Lookswise it can be a little blocky but not so much as to ruin the game, and in truth it only crops up in a few close up shots. Characters move well enough and it does feel like you're in a cartoon. The cut scenes of course are sublime and are straight out of the films animation drawer.
One of the coolest things about Chicken Run is the music. Again its very Great Escape with cheery brass band sections, that really do stir you onward in missions. (Well they do with me!) Voice overs are the genuine artice too.
Another neat touch are the mini games like The Bunty Eggs-Press game where you must feed a hen by tapping the blue button until its full then catch the eggs she lays before they smash on the floor. Neat!
You play three characters ~ Ginger (the main one), Rocky and Nick & Fetcher.
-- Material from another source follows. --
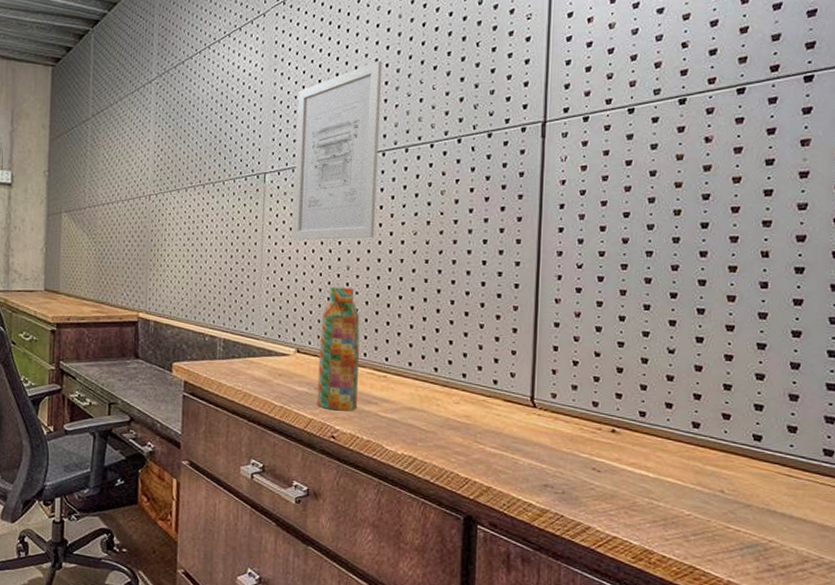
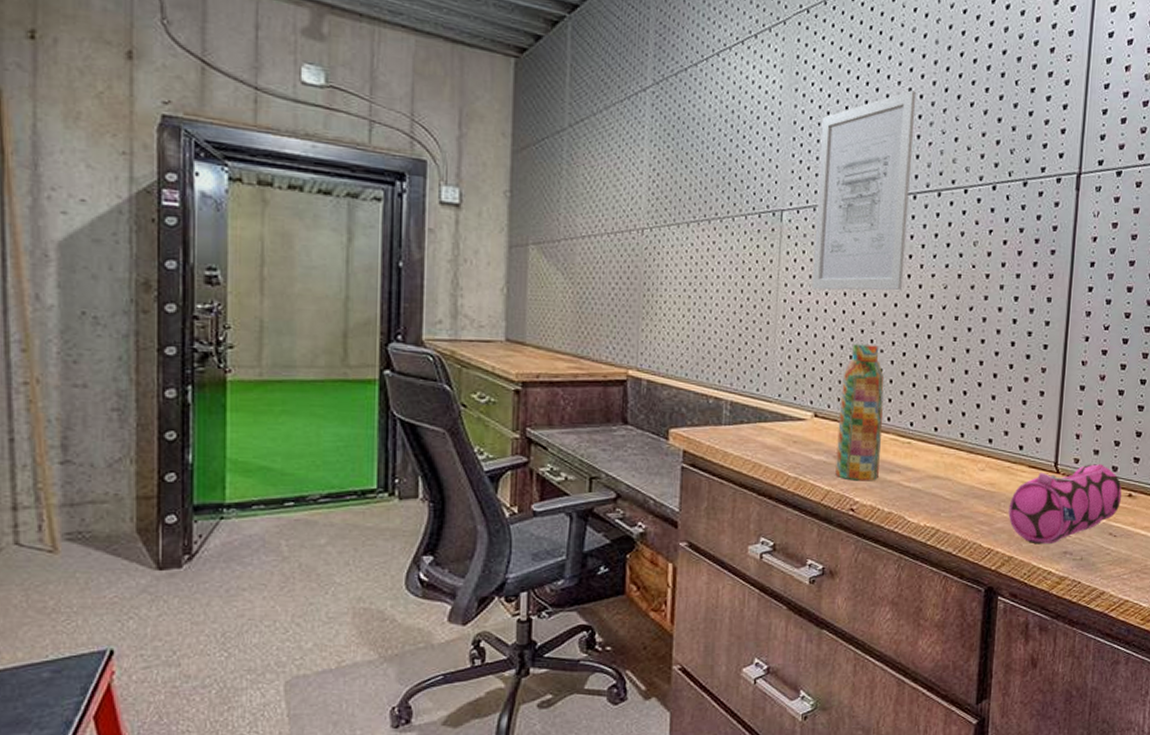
pencil case: none [485,399,604,476] -> present [1008,464,1122,544]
Its all mainly gathering the bits and bobs you need to built the devices, while avoiding the Tweedy's and those pesky guard dogs. (You can lure the mutts away by lobbing sprouts around, like the knock-on-wall trick that Snake used in MGS.) When I first played this a decade ago, those dogs were genuinely frightening. It was that close up shot afer they caught you and bared those teeth that did it. Mrs Tweedy too is pretty spooky in a Wicked Witch of the West kinda way.
Im enjoying playing this again after all these years, the only downside is that while the camera can be moved with left/right d-pad dabs its not entirely helpful in allowing you to see your surroundings. I have often ended up in farmer Tweedys torchlight owing to the camera being an awkward swine. Thankfully your position (and those of your enemies) is marked on the little radar at the bottom of the screen (another nod to MGS) so its not utterly frustrating.
All in all Chicken Run is a decent game and for the price of a few pints you can't go far wrong. Wings up!